[입 개발] Redis가 maxmemory 보다 더 썼다가 OOM 에러를 던져요!!!

Redis를 운영하다보면 항상 어려운 문제는 memory 관리입니다. In-Memory Cache 다 보니, 메모리 보다 더 많은 데이터를 써서 swap이 발생하면 해당 메모리 page를 접근할 때 마다 swap out 이 발생해서, 속도에 엄청난 영향을 주게 됩니다. 또한 더 많은 메모리를 쓰면, 메모리 문제로 장애가 발생할 수 가 있습니다. 그런데 오늘 팀에서 다음과 같은 에러가 발생했다고 보고를 해주셨습니다.

redis.clients.jedis.exceptions.JedisDataException: OOM command not allowed when used memory > 'maxmemory'.

Redis는 이런 메모리 관리를 위해서 두 가지 옵션을 제공하고 있습니다. 첫 번째는 maxmemory 설정이고 두 번째는 maxmemory policy 입니다.

maxmemory는 메모리를 이것 이상 사용하지 않도록 설정하는 옵션입니다. 내부적으로 메모리 할당에 zmalloc 이라는 함수를 이용하는데, 이 안에서 메모리 할당 사이즈를 계산하고 이를 이용합니다. 다만 Redis에서 할당을 요청하는 값이기 때문에, 실제 메모리 page는 일반적으로 더 사용하게 되고 이로 인해 실제 물리 메모리 사용량은 계산한 값보다 훨씬 더 많이 사용하고 있을 수 있습니다. 이를 통해서 필요할 때, 사용하던 메모리를 반납해서 메모리 용량을 확보하게 되는데 이를 eviction 이라고 합니다.

maxmemory-policy 는 메모리 사용량이 maxmemory 보다 커졌을 때 어떤 정책을 취할 것인가를 정해둔 정책입니다. 다음과 같은 정책 값들이 있습니다.

정책명	내용
noeviction	eviction 작업을 하지 않고, 바로 write 작업시에 에러를 리턴한다.
volatile-lru	expire set(expire를 건 키집합) 에 대해 LRU 방식을 이용해서 키를 제거한다. 정확한 LRU 방식이 아니라 유사한 방식을 사용
volatile-lfu	expire set 에 대해 LFU 유사한 방식을 이용해서 키를 제거한다.
volatile-random	expire set 에 대해 랜덤하게 키를 제거한다.
volatile-ttl	expire set에 대해서 ttl이 적게 남은 순으로 키를 제거한다.
allkeys-lru	모든 키에 대해서 LRU 유사한 방식으로 키를 제거한다.
allkeys-lfu	모든 키에 대해서 LFU 유사한 방식으로 키를 제거한다.
allkeys-random	모든 키에 대해서 랜덤하게 키를 제거한다.

여기서 LRU는 Least Recently Used, LFU는 Least Frequently Used 입니다.

각각 conf 에 다음과 같이 설정이 가능합니다.

maxmemory <bytes>
maxmemory-policy <policy>

그럼 Redis 는 언제 이 eviction을 실행하려고 할까요? eviction이 발생하는 사용자가 Command를 실행하려고 할 때 입니다. 만약 현재 사용중인 메모리(used memory)가 maxmemory 설정보다 크다면 발생하게 됩니다. 먼저 processCommand 함수를 살펴봅시다.

int processCommand(client *c) {
    ......
    int is_denyoom_command = (c->cmd->flags & CMD_DENYOOM) ||
                             (c->cmd->proc == execCommand && 
                             (c->mstate.cmd_flags & CMD_DENYOOM));

    ......
        /* Handle the maxmemory directive.
     *
     * Note that we do not want to reclaim memory if we are here re-entering
     * the event loop since there is a busy Lua script running in timeout
     * condition, to avoid mixing the propagation of scripts with the
     * propagation of DELs due to eviction. */
    if (server.maxmemory && !server.lua_timedout) {
        int out_of_memory = (performEvictions() == EVICT_FAIL);
        /* performEvictions may flush slave output buffers.

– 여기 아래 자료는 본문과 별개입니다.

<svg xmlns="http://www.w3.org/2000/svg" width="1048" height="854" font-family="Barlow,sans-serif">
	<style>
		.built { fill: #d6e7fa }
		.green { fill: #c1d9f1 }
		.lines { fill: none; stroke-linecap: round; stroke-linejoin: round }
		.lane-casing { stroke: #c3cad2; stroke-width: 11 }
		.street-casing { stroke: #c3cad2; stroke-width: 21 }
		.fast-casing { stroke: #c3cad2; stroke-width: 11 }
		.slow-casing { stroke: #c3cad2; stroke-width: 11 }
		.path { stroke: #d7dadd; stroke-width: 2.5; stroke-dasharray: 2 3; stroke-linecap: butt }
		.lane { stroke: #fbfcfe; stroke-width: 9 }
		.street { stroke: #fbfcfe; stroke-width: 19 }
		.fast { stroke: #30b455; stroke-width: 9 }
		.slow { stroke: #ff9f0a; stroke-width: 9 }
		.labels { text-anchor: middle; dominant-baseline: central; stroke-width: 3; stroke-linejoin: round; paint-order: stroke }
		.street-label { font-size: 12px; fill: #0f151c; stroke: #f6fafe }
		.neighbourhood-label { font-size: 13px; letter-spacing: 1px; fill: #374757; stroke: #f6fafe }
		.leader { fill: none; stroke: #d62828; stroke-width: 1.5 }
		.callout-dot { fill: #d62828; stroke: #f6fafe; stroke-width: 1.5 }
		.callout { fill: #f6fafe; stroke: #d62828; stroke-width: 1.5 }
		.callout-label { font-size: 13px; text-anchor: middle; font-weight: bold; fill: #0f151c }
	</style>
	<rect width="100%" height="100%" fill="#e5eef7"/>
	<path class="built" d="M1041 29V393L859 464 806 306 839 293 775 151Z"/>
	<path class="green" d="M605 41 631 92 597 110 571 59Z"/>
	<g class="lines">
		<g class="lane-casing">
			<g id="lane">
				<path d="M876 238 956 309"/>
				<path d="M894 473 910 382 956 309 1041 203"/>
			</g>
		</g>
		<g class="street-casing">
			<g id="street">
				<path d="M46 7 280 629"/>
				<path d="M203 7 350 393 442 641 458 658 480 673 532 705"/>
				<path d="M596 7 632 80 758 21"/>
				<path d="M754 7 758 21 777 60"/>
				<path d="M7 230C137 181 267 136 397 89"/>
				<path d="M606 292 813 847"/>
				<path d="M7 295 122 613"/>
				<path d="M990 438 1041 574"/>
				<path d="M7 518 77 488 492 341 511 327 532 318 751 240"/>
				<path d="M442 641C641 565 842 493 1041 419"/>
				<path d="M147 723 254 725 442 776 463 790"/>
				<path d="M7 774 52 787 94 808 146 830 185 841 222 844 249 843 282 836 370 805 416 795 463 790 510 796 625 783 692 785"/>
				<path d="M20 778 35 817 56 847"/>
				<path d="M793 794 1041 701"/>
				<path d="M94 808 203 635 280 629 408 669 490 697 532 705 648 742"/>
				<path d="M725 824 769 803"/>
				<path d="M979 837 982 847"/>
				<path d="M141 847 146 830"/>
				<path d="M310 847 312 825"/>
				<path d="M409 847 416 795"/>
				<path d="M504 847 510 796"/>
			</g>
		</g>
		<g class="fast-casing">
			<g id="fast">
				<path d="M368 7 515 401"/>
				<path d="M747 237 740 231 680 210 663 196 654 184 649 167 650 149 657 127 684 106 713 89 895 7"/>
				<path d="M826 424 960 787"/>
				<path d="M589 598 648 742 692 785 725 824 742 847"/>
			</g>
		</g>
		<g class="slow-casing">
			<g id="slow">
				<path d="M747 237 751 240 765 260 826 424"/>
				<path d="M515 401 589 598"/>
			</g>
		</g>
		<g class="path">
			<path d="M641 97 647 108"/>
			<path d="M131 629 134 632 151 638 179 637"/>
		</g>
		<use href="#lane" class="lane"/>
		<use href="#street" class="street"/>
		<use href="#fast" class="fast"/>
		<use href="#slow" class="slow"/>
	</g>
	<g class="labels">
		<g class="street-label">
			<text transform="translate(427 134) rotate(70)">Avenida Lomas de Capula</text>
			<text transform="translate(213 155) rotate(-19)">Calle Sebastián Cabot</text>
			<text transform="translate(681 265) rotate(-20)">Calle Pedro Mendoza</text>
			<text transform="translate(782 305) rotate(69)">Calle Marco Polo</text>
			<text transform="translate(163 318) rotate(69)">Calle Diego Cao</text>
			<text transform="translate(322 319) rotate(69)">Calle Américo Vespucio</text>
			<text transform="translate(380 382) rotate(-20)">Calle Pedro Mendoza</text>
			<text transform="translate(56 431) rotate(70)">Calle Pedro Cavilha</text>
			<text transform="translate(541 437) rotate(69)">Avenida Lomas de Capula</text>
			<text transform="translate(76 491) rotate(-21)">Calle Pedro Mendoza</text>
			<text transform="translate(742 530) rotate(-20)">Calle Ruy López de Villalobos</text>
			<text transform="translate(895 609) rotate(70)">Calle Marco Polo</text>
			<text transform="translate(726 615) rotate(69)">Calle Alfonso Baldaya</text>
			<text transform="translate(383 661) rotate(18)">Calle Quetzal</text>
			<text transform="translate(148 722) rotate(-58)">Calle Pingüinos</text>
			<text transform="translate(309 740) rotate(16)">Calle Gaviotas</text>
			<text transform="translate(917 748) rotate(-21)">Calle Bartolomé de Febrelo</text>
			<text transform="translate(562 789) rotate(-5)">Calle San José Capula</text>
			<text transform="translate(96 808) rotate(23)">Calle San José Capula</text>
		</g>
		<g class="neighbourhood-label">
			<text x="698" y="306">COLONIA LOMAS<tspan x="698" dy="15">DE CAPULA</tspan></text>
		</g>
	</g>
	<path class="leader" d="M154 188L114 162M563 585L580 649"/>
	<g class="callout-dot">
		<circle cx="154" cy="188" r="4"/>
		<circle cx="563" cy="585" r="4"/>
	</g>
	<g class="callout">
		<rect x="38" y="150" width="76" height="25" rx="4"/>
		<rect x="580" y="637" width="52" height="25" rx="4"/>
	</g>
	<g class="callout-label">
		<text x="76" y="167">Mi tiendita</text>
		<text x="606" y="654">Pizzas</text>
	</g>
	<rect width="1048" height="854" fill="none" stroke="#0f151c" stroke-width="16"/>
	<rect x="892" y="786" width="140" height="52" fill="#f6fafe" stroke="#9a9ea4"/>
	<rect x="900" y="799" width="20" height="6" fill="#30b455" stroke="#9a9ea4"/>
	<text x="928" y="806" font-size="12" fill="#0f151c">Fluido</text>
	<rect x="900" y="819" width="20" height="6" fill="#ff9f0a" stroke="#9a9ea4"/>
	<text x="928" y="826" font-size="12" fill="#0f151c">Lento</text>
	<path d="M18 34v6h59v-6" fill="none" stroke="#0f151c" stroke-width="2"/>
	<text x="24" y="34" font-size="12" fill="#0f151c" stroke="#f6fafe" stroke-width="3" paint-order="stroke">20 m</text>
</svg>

This may result
         * in a slave, that may be the active client, to be freed. */
        if (server.current_client == NULL) return C_ERR;

        int reject_cmd_on_oom = is_denyoom_command;
        /* If client is in MULTI/EXEC context, queuing may consume an unlimited
         * amount of memory, so we want to stop that.
         * However, we never want to reject DISCARD, or even EXEC (unless it
         * contains denied commands, in which case is_denyoom_command is already
         * set. */
        if (c->flags & CLIENT_MULTI &&
            c->cmd->proc != execCommand &&
            c->cmd->proc != discardCommand &&
            c->cmd->proc != resetCommand) {
            reject_cmd_on_oom = 1;
        }

        if (out_of_memory && reject_cmd_on_oom) {
            rejectCommand(c, shared.oomerr);
            return C_OK;
        }

        /* Save out_of_memory result at script start, otherwise if we check OOM
         * until first write within script, memory used by lua stack and
         * arguments might interfere. */
        if (c->cmd->proc == evalCommand || c->cmd->proc == evalShaCommand) {
            server.lua_oom = out_of_memory;
        }
    }
    ......
}

위의 코드를 살펴보면 server.maxmemory 값이 설정되어 있고, server.lua_timeout 이 0이어야만 실행이 되게 되어있습니다. 여기서 out_of_memory 변수에 performEDvcitons() 의 결과 값이 EVICT_FAIL 인지 체크하고 해당 이슈가 실패하면, 해당 command 가 is_denyoom_command 인지를 체크해서 is_denyoom_command 라면, shared.oomerr 를 리턴하게 됩니다.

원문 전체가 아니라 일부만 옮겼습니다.